# DATA TO PROCESS
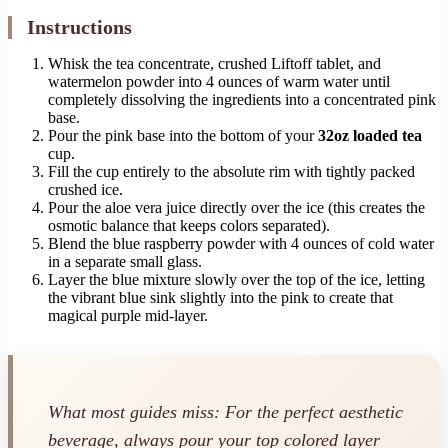
Instructions
Whisk the tea concentrate, crushed Liftoff tablet, and
watermelon powder into 4 ounces of warm water until
completely dissolving the ingredients into a concentrated pink
base.
Pour the pink base into the bottom of your
32oz loaded tea
cup.
Fill the cup entirely to the absolute rim with tightly packed
crushed ice.
Pour the aloe vera juice directly over the ice (this creates the
osmotic balance that keeps colors separated).
Blend the blue raspberry powder with 4 ounces of cold water
in a separate small glass.
Layer the blue mixture slowly over the top of the ice, letting
the vibrant blue sink slightly into the pink to create that
magical purple mid-layer.
What most guides miss: For the perfect aesthetic
beverage, always pour your top colored layer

# THE PROBLEM
When a line in the material contains the string "powder", copy that line.

# EXERCISE OUTPUT
watermelon powder into 4 ounces of warm water until
Blend the blue raspberry powder with 4 ounces of cold water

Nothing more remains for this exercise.